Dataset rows
☆ ☆ ☆

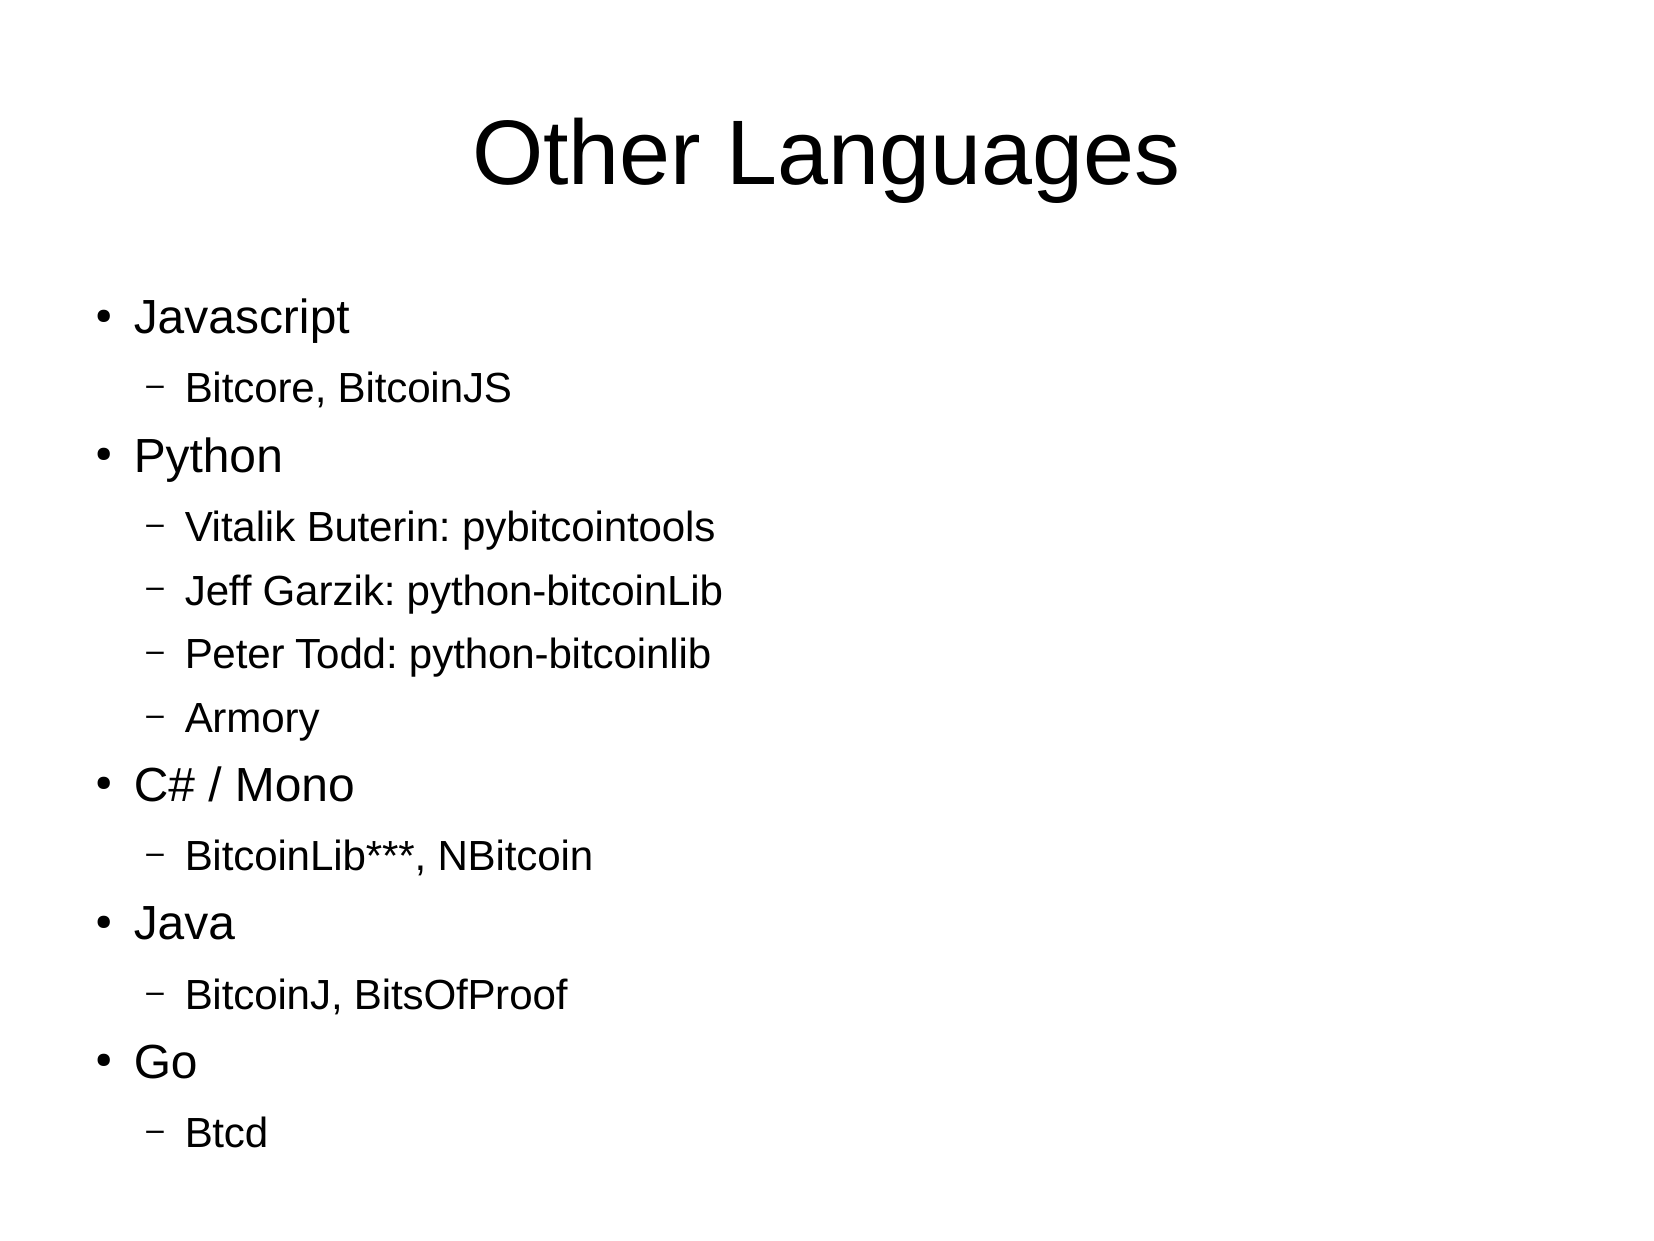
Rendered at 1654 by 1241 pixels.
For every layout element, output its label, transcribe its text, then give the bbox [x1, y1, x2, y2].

title Other Languages [82, 49, 1571, 257]
list Javascript Bitcore, BitcoinJS Python Vitalik Buterin: pybitcointools Jeff Garzik: python-bitcoinLib Peter Todd: python-bitcoinlib Armory C# / Mono BitcoinLib***, NBitcoin Java BitcoinJ, BitsOfProof Go Btcd [82, 290, 1571, 1171]
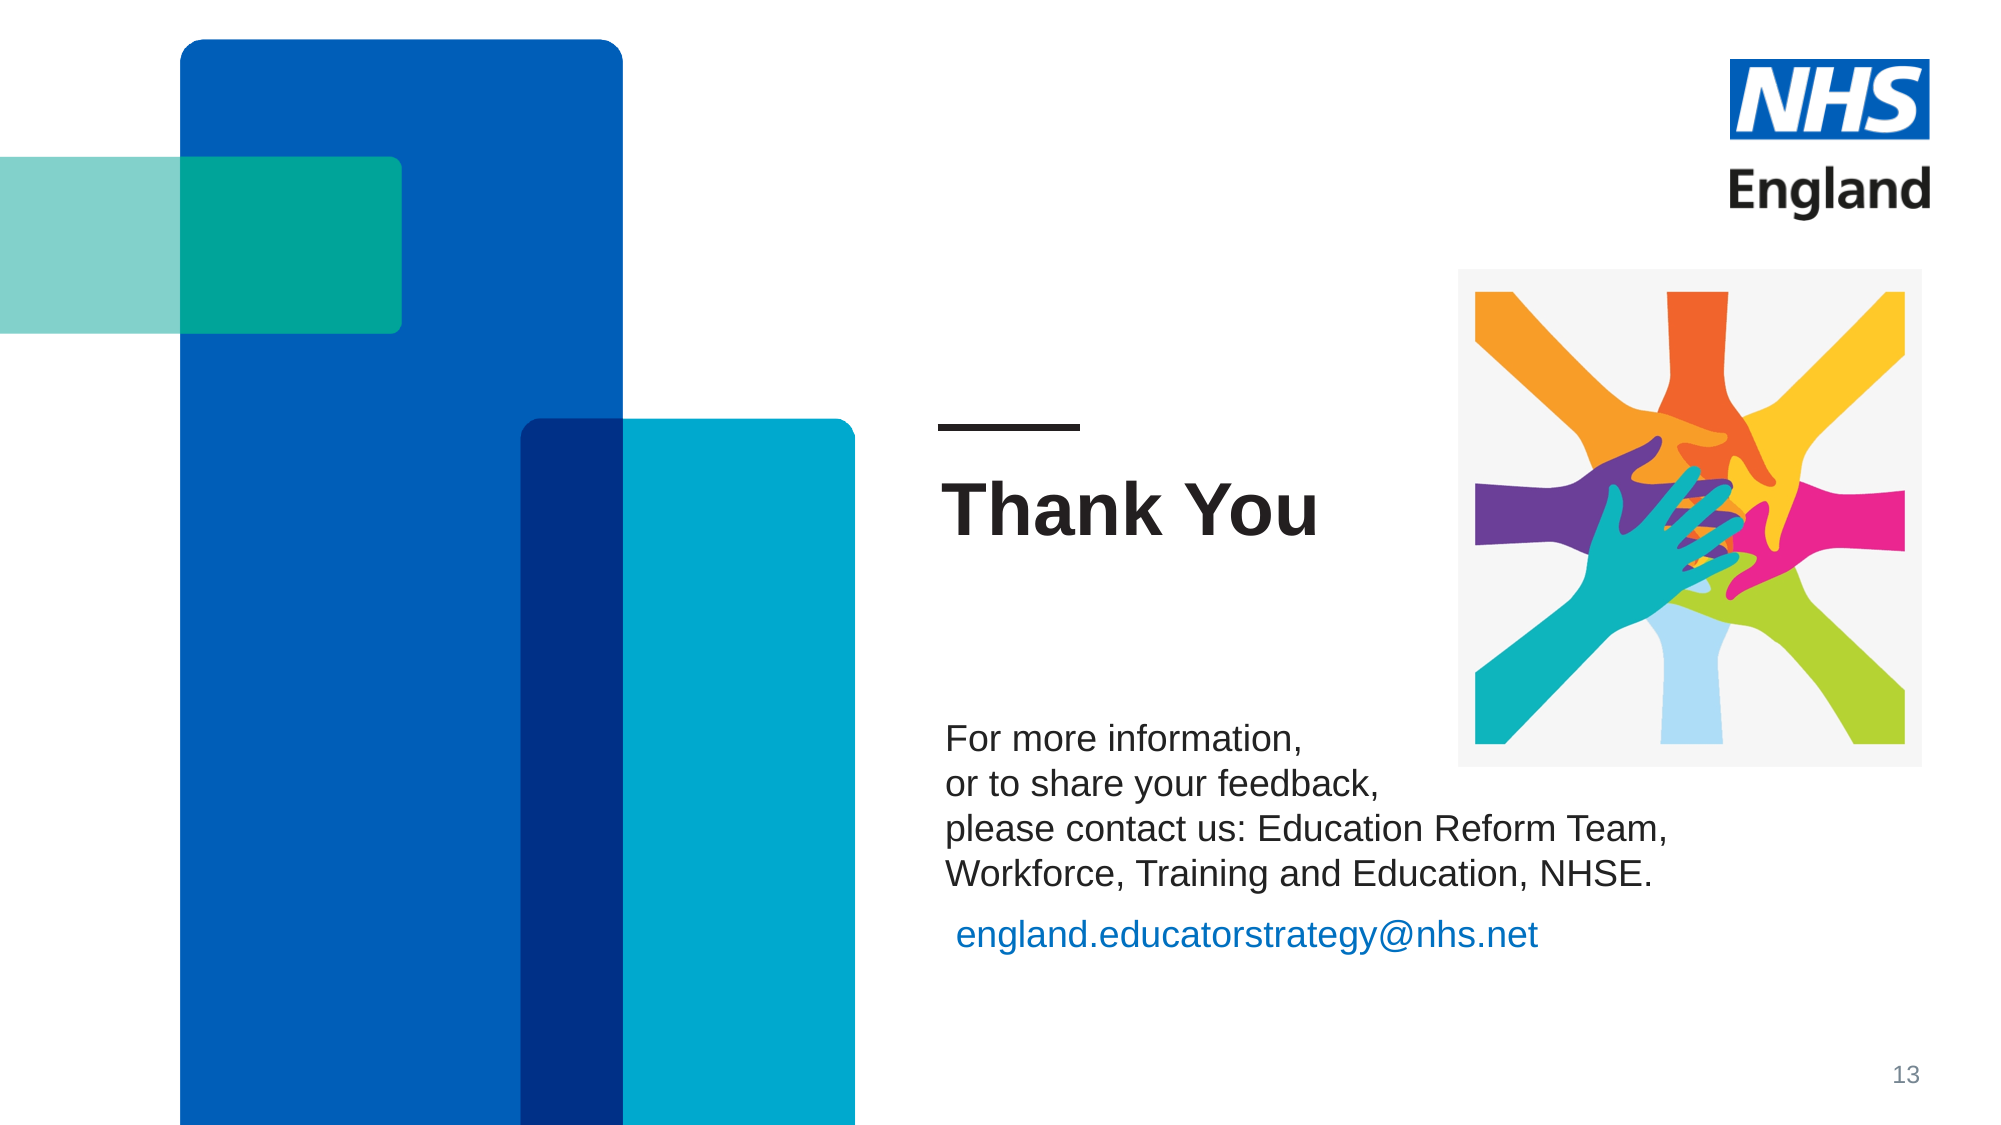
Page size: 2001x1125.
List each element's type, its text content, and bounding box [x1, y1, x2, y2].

text_box For more information, or to share your feedback, please contact us: Education Reform Team, Workforce, Training and Education, NHSE. england.educatorstrategy@nhs.net [930, 562, 1774, 971]
picture [1458, 269, 1922, 767]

☆ ☆ ☆

• **Directions**: Duplicate every line of the data above with no changes, omitting the pictures.

• **Complete output**:
Rendered at 1654 by 1241 pixels.
For every layout element, output its label, transcribe its text, then give the bbox [x1, y1, x2, y2].

title Other Languages [82, 49, 1571, 257]
list Javascript Bitcore, BitcoinJS Python Vitalik Buterin: pybitcointools Jeff Garzik: python-bitcoinLib Peter Todd: python-bitcoinlib Armory C# / Mono BitcoinLib***, NBitcoin Java BitcoinJ, BitsOfProof Go Btcd [82, 290, 1571, 1171]
Page size: 2001x1125.
List each element's type, its text content, and bounding box [x1, y1, x2, y2].

text_box For more information, or to share your feedback, please contact us: Education Reform Team, Workforce, Training and Education, NHSE. england.educatorstrategy@nhs.net [930, 562, 1774, 971]
picture [1458, 269, 1922, 767]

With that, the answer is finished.